Pontius or his relatives (cunning sods) dreamed up Gnomic projections, which have the endearing quality that all straight lines plotted on them are great circles . . . so, of course, some Arctic navigators use these. They look just like 360 degree protractors (pole in the centre, of course) except the rings of latitude diverge as they move away from the pole. So scale increases as latitude decreases.

So, we plot Jill's position, and my departure point, and join the two with a straight line. The angle of this line relative to the pole is measured. If it's clear, set off towards some suitable geographic feature in that direction. Or some astronomic feature. Or set up your gyro with it's axis pointing towards Jill (don't ask where you plug it in) and march off into the snow following a straight line, allowing for earth spin in the latter two cases.

If you mounted a great big stick on the pole, you could watch it's relative bearing change as you marched up/down the hill along your straight great circle line, musing how useless compasses were up there.

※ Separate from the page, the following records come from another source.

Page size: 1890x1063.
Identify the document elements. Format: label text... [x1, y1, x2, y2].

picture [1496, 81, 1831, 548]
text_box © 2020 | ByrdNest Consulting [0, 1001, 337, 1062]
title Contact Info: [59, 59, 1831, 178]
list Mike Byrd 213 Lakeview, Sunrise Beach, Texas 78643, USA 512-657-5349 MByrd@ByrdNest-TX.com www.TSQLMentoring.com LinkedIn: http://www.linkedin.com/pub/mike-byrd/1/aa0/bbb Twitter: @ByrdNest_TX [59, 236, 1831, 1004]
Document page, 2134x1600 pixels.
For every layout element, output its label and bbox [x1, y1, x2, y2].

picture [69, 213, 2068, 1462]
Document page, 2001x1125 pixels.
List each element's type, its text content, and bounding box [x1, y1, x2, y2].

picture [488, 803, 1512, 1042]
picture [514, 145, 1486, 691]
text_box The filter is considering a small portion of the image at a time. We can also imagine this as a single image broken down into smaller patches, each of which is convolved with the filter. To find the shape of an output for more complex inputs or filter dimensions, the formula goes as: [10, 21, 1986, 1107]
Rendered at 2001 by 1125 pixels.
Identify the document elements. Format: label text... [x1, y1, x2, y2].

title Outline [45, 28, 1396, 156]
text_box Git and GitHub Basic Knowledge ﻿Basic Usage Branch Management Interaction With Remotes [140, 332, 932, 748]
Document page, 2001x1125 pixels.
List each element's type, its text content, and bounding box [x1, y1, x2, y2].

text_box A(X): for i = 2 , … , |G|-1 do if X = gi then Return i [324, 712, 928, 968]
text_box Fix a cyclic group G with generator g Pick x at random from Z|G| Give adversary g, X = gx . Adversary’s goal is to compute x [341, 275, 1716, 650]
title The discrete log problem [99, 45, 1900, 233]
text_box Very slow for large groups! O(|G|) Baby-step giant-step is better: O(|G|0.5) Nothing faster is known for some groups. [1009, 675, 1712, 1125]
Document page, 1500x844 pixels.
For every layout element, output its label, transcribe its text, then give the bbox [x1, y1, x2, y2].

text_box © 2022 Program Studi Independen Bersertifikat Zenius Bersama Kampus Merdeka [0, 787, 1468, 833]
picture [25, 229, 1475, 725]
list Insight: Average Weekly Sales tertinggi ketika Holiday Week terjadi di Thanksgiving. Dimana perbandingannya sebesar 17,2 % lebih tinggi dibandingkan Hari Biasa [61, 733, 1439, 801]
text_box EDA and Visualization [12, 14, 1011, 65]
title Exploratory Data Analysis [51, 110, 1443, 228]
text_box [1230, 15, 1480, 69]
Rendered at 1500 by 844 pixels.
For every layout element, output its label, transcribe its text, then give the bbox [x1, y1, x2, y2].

You could even double check that bearing relative to your course against your Gnomic wotsit to tell you how close you were getting to Jill.

[DISCLAIMER] All this information is approximate, and should not be taken as a lesson on how to enter a polar port, for which only the appropriate admiralty charts are suitable, but please note that even these do not plot the current positions of icebergs, polar bear threats, magnetic north poles, Jill's current position or patches of horse [--word removed--].